With that, the court sent Harrington v. Chao back to the Department of Labor with instructions that if the secretary continued to refuse to rule against the UBC, she would be required to file a statement of reasons "which addresses both the application of the functions and purposes test ...and whether her decision is consistent with her precedents." Though a stern rebuke, it has not yet brought action from Chao. The case continues to sit on the desk of her solicitor general, Eugene Scalia.

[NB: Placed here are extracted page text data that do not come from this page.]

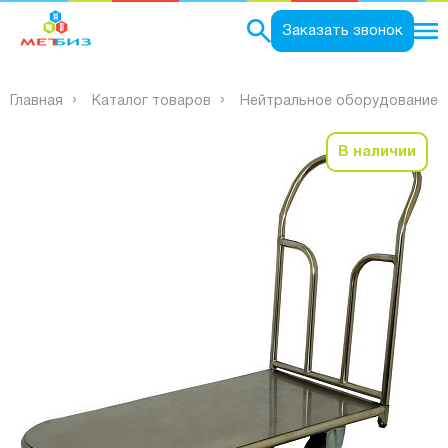
0
Заказать звонок
Главная
Каталог товаров
Нейтральное оборудование
В наличии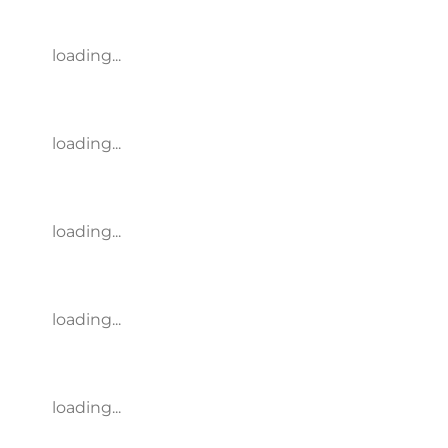
loading...
loading...
loading...
loading...
loading...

According to Alan Hyde, who wrote the Association for Union Democracy's brief, the lawyers for the dissidents are threatening to call for the Labor Department to be held in contempt. There is also grumbling about the decision from lawyers within the Labor Department, who believe that fidelity to the law would dictate supporting the dissidents against McCarron. The department is even being pressured to act by House Republicans on the Committee on Education and the Workforce. Unlike Bush, who has aligned his administration with the most autocratic union leaders, GOP Representatives such as Charlie Norwood and Sam Johnson have been vocal champions of rank-and-file democracy.Last May, partly in response to Harrington v. Chao, Norwood and Johnson introduced a bill that would require the officers of "intermediate bodies" that "engage in the negotiation, administration, or enforcement of collective agreements" to be elected directly by the membership. (The bill died in committee because House leaders feared a protracted battle over amendments.)

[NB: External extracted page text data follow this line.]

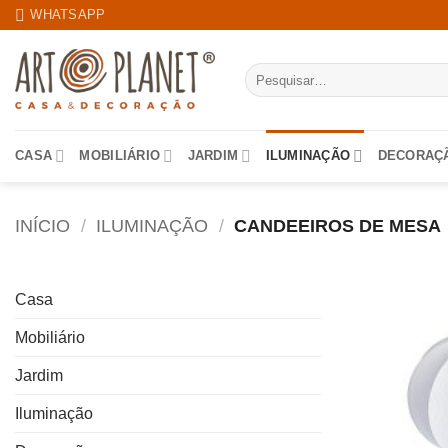
Skip
WHATSAPP
to
content
Pesquisar
por:
CASA
MOBILIÁRIO
JARDIM
ILUMINAÇÃO
DECORAÇ
INÍCIO
/
ILUMINAÇÃO
/
CANDEEIROS DE MESA
Casa
Mobiliário
Jardim
Iluminação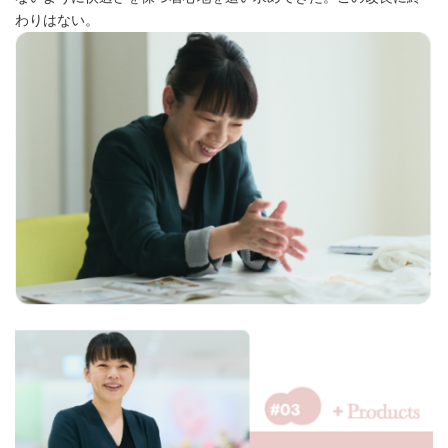
わりはない。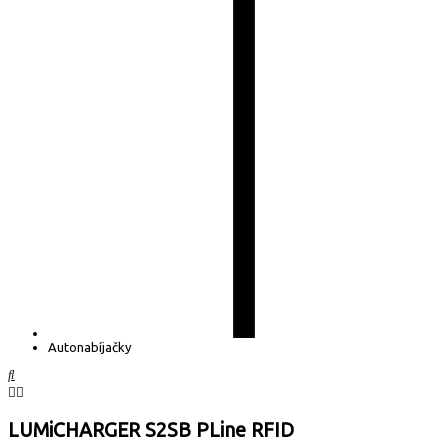
Autonabíjačky
LUMiCHARGER S2SB PLine RFID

Meanwhile, don't look for Bush, Chao, and Scalia to rule against the UBC and for union democracy. If they did so, they would threaten McCarron's hold over his union and quite possibly deprive the administration of its staunchest ally in the labor movement. Indeed, on November 26, the day after Bush signed a homeland security bill likely to depress carpenters' wage levels, McCarron was back at the White House again, hobnobbing with a president who appreciates his leadership.
John B. Judis is a senior editor of The New Republic and a visiting scholar at the Carnegie Endowment for International Peace.